Tin and lead, combined in a variety of ratios, are the ingredients of our metal pipes. Varying the proportions of tin and lead in the alloy allows us to customize the sound quality of each stop. More tin in the alloy provides better structural resistance, a shinier appearance, and favors the development of upper harmonics in the sound. This is the reason our façade pipes are manufactured with an extremely high percentage of tin: 95%.
The metal is melted in a crucible, or melting pot. It is then transferred to a special container at the end of the casting bench, and cooled to reach the right temperature to flow evenly.
The metal is then poured into a though at the end of the casting bench. A slit across the back of the trough allows the metal to flow out as the trough is slid along the length of the bench.

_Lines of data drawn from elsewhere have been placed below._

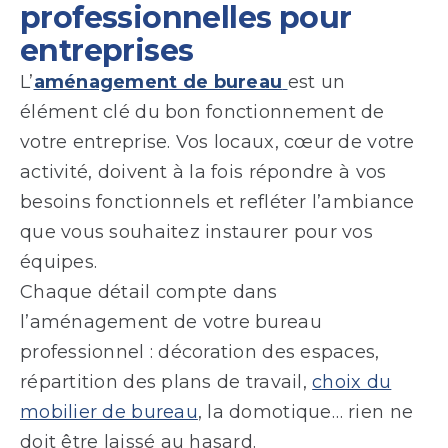
professionnelles pour
entreprises
L’
aménagement de bureau
est un
élément clé du bon fonctionnement de
votre entreprise. Vos locaux, cœur de votre
activité, doivent à la fois répondre à vos
besoins fonctionnels et refléter l’ambiance
que vous souhaitez instaurer pour vos
équipes.
Chaque détail compte dans
l’aménagement de votre bureau
professionnel : décoration des espaces,
répartition des plans de travail,
choix du
mobilier de bureau
, la domotique… rien ne
doit être laissé au hasard.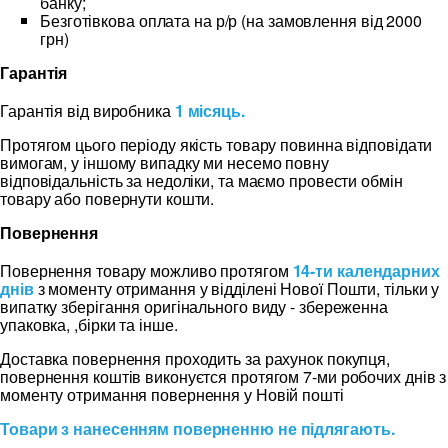
банку;
Безготівкова оплата на р/р (на замовлення від 2000
грн)
Гарантія
Гарантія від виробника
1 місяць.
Протягом цього періоду якість товару повинна відповідати
вимогам, у іншому випадку ми несемо повну
відповідальність за недоліки, та маємо провести обмін
товару або повернути кошти.
Повернення
Повернення товару можливо протягом
14-ти календарних
днів
з моменту отримання у відділені Нової Пошти, тільки у
випатку зберігання оригінального виду - збереженна
упаковка, ,бірки та інше.
Доставка повернення проходить за рахунок покупця,
повернення коштів виконуєтся протягом 7-ми робочих днів з
моменту отримання повернення у Новій пошті
Товари з нанесенням поверненню не підлягають.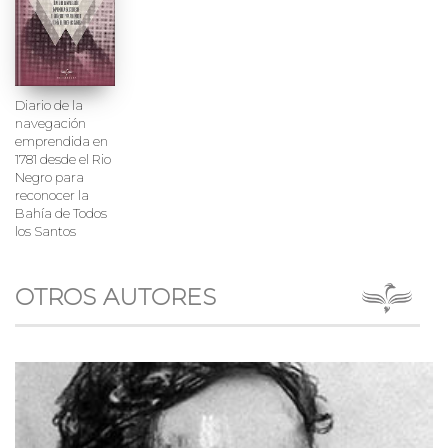
Diario de la
navegación
emprendida en
1781 desde el Rio
Negro para
reconocer la
Bahía de Todos
los Santos
OTROS AUTORES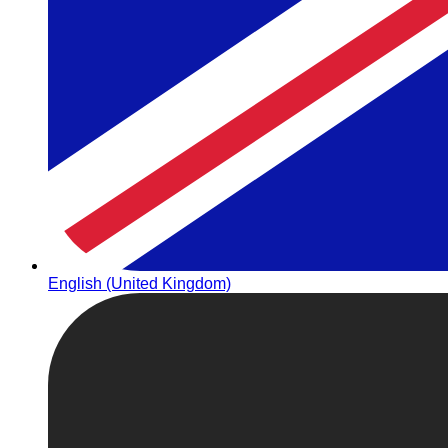
English (United Kingdom)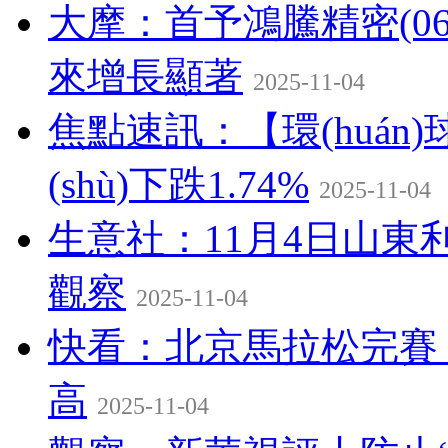
大摩：首予鴻騰精密(06
來增長顯著
2025-11-04
焦點速訊：【環(huán)球財
(shù)下跌1.74%
2025-11-04
生意社：11月4日山東
觀察
2025-11-04
快看：北京馬拉松完賽 “破三
高
2025-11-04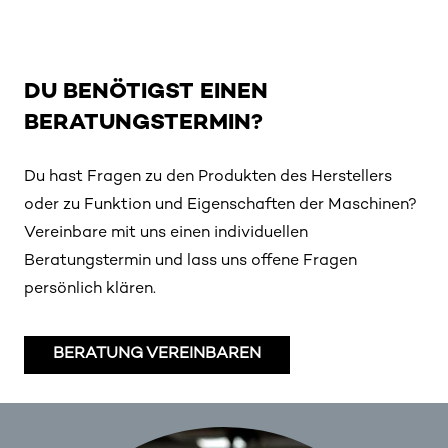
DU BENÖTIGST EINEN
BERATUNGSTERMIN?
Du hast Fragen zu den Produkten des Herstellers
oder zu Funktion und Eigenschaften der Maschinen?
Vereinbare mit uns einen individuellen
Beratungstermin und lass uns offene Fragen
persönlich klären.
BERATUNG VEREINBAREN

Sliding the trough along the length of the casting bench leaves behind a glistening layer of metal. The top of the casting bench is made of very thick marble covered with canvas. The marble provides for uniform cooling, allowing the formation of the ideal molecular structure of the metal.
The long metal box over the casting bench extracts the fumes produced by the hot metal and filters them out, releasing clean air into the atmosphere. Both the safety of the work environment and the protection of the natural environment stand high on our list of priorities.
The sheets of metal are attached to the rotating drum of a planer and planed to the desired thickness. When this is finished, the metal can be cut into parts for pipes.